Michael Mastanduno’s 2010 piece for International Security highlights several strategic thinkers who accurately predicted that multipolarity would rear its ugly head ten to 20 years after the end of the Cold War. He makes the basic point that balance of power theory is clear about the behavioral implications of unipolarity. The concentration of power in the hands of the U.S. after the Cold War necessarily created the rise of states that are now challenging it. These basic tenets of the international order have been lost on successive administrations, from Clinton’s to the present, and the conflict we are now seeing is characteristic of such international power cycles.
Failure to Adapt
What, then, has led to America’s inability to form a coherent strategy, even when so many scholars have accurately predicted the troubled waters we now face? The failure to adapt to the wild card.
The rise of al-Qaeda, if not well understood, was predicted and metastasized on a relatively clear trajectory over many years. Just because the right resources were not in place to predict and thwart 9/11 did not mean that nobody could see it coming. Al-Qaeda was a threat we knew, even if we did not fully understand it. But ISIS is an entirely different beast a lightning bolt born from the fog of war in Iraq that had the gall to throw out international norms altogether. It is structured, well-funded, can’t be reasoned with, and will not be easily uprooted.
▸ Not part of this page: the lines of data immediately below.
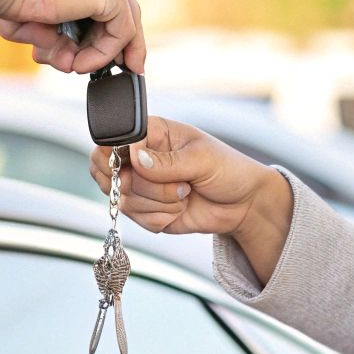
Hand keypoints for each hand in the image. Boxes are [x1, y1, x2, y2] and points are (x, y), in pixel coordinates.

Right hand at [0, 0, 145, 73]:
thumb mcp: (30, 5)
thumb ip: (50, 29)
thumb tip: (66, 56)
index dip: (100, 18)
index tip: (93, 43)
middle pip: (120, 0)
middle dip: (112, 39)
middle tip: (110, 65)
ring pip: (122, 18)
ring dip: (99, 51)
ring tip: (74, 67)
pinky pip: (120, 31)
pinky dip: (102, 53)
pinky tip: (78, 63)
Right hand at [89, 116, 293, 281]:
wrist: (243, 204)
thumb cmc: (228, 170)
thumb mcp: (202, 159)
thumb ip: (168, 161)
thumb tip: (137, 158)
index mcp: (150, 133)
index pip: (111, 140)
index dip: (114, 157)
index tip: (136, 167)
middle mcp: (140, 158)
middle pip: (109, 174)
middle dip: (143, 186)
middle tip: (174, 184)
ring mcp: (142, 186)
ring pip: (124, 200)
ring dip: (159, 203)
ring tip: (184, 193)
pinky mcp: (147, 210)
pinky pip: (138, 220)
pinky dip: (161, 218)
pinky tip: (180, 208)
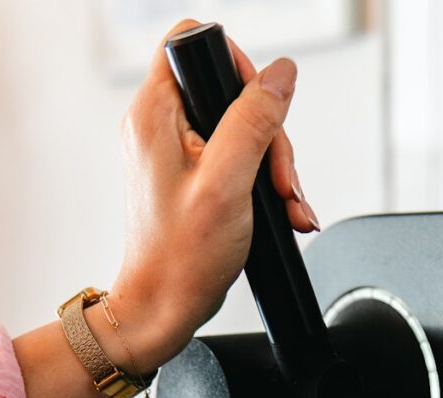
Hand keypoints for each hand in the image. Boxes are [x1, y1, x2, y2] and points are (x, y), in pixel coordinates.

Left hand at [101, 18, 318, 373]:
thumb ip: (253, 121)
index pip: (191, 43)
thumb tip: (281, 73)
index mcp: (155, 114)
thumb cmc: (182, 258)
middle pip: (230, 92)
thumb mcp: (227, 183)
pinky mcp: (193, 179)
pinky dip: (263, 184)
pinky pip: (238, 161)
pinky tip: (281, 214)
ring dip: (274, 167)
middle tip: (280, 180)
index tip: (261, 111)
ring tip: (287, 207)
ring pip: (242, 130)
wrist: (164, 309)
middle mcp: (160, 126)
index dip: (236, 66)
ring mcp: (176, 154)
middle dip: (269, 135)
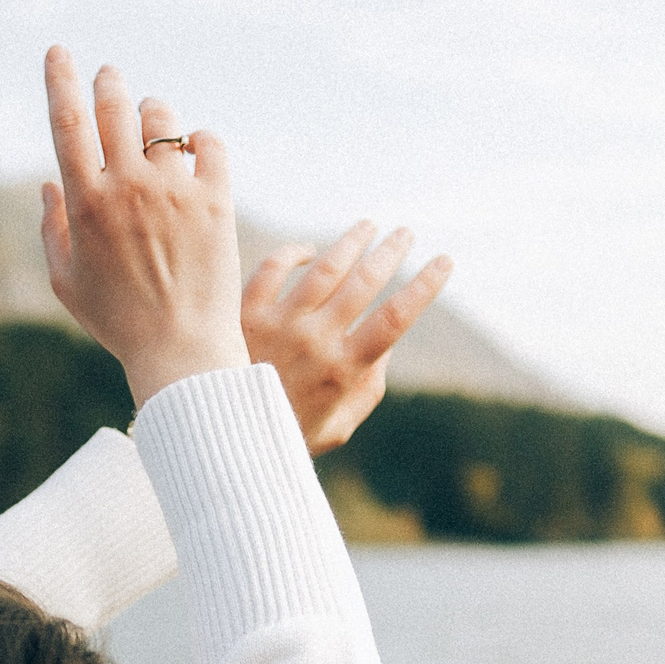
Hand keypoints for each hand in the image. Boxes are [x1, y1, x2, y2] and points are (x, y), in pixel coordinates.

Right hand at [39, 47, 249, 406]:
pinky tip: (196, 150)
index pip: (67, 123)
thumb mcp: (68, 283)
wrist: (182, 350)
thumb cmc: (119, 322)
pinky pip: (209, 143)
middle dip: (109, 82)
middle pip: (115, 107)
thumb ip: (51, 229)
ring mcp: (174, 191)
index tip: (59, 52)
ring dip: (154, 114)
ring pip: (162, 120)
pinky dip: (200, 139)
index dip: (60, 80)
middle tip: (109, 78)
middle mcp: (128, 188)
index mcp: (86, 204)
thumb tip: (50, 183)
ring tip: (153, 126)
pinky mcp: (215, 201)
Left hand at [241, 224, 451, 453]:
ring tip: (368, 226)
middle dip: (391, 252)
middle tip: (405, 233)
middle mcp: (315, 340)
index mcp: (343, 369)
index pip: (395, 318)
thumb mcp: (338, 427)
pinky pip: (272, 269)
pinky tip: (307, 250)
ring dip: (351, 242)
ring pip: (323, 268)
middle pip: (364, 282)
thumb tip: (384, 349)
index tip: (444, 261)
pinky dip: (292, 254)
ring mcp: (279, 323)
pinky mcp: (245, 313)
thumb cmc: (286, 435)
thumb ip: (366, 390)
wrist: (220, 436)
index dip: (424, 286)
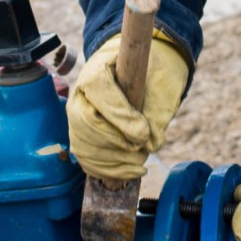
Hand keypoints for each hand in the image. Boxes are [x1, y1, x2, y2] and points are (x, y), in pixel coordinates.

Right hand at [64, 31, 189, 181]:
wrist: (139, 69)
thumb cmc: (152, 71)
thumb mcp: (162, 79)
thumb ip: (158, 107)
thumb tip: (151, 144)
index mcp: (97, 70)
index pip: (100, 93)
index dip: (120, 117)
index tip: (143, 134)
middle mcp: (80, 94)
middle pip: (86, 123)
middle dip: (116, 143)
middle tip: (141, 150)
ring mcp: (77, 116)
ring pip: (84, 144)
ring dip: (113, 161)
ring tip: (140, 164)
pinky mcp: (82, 135)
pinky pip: (87, 157)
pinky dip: (108, 170)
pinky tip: (130, 172)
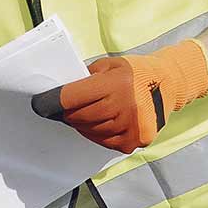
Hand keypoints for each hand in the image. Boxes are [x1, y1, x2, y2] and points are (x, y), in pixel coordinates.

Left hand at [30, 39, 207, 152]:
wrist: (167, 85)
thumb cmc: (132, 73)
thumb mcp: (107, 66)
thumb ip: (84, 78)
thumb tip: (57, 93)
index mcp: (114, 85)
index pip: (72, 97)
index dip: (52, 101)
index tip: (39, 104)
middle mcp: (123, 108)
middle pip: (78, 117)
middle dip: (67, 113)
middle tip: (62, 109)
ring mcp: (130, 128)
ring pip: (90, 131)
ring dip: (81, 124)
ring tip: (83, 114)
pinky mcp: (134, 141)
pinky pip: (104, 141)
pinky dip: (96, 133)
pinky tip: (99, 123)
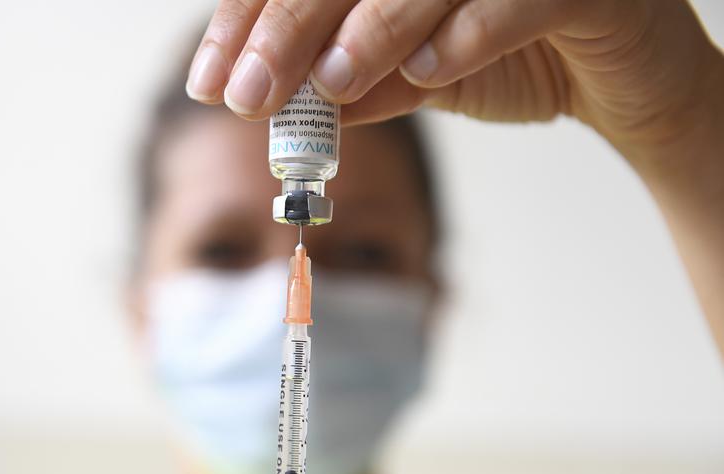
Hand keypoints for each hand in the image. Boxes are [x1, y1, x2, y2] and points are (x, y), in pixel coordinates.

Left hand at [185, 0, 723, 355]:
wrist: (617, 79)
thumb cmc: (512, 56)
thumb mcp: (416, 76)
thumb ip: (355, 84)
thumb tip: (279, 106)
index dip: (251, 19)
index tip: (213, 79)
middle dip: (286, 28)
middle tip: (246, 94)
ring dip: (371, 28)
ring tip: (329, 84)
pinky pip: (518, 0)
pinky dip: (469, 36)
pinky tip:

Frankly, America has been completely fixed on such relatively small threats to its homeland security since 2001. But if you do not fully understand the threat you’re facing, you cannot build a strategy to deal with it, and blindly pouring resources into a relatively small threat leaves you hamstrung to deal with the larger ones you have always known. In this atmosphere, grand strategy has no role to play because those responsible for creating it don’t have the tools, creativity, or flexibility to do so. Policymakers would be wise to stop fumbling around with liberal ideals of global Westernization and dust off the realist tenets of how to keep the house in order.
This means taking a more conciliatory tone with our nation-state partners to form coalitions on mutual areas of understanding while dealing decisive blows to the free radicals that are mucking up the system. It means creating spheres of agreement that may or may not connect along a linear strategic path. It means moving towards the old definition of diplomacy and away from the dogmatic, prescriptive, and arrogant version we have become known for. It means knowing how to swallow pride, being able to take the first leap of faith towards reconciliation with the unspoken understanding that our military can back up our new-found creativity, and staying true to our democratic values without throwing them in everyone else’s face.
This is not a grand strategy, but the beginning of a list of ideas that over time may allow us to function within the parameters of such paradigms once again. In a system where unforeseen variables force the realignment of values, expected outcomes, allies, and use of resources, having multiple contingencies, accepting that our crystal ball is broken, and being able to dynamically vacillate between policy options will ultimately help put the ship back on course.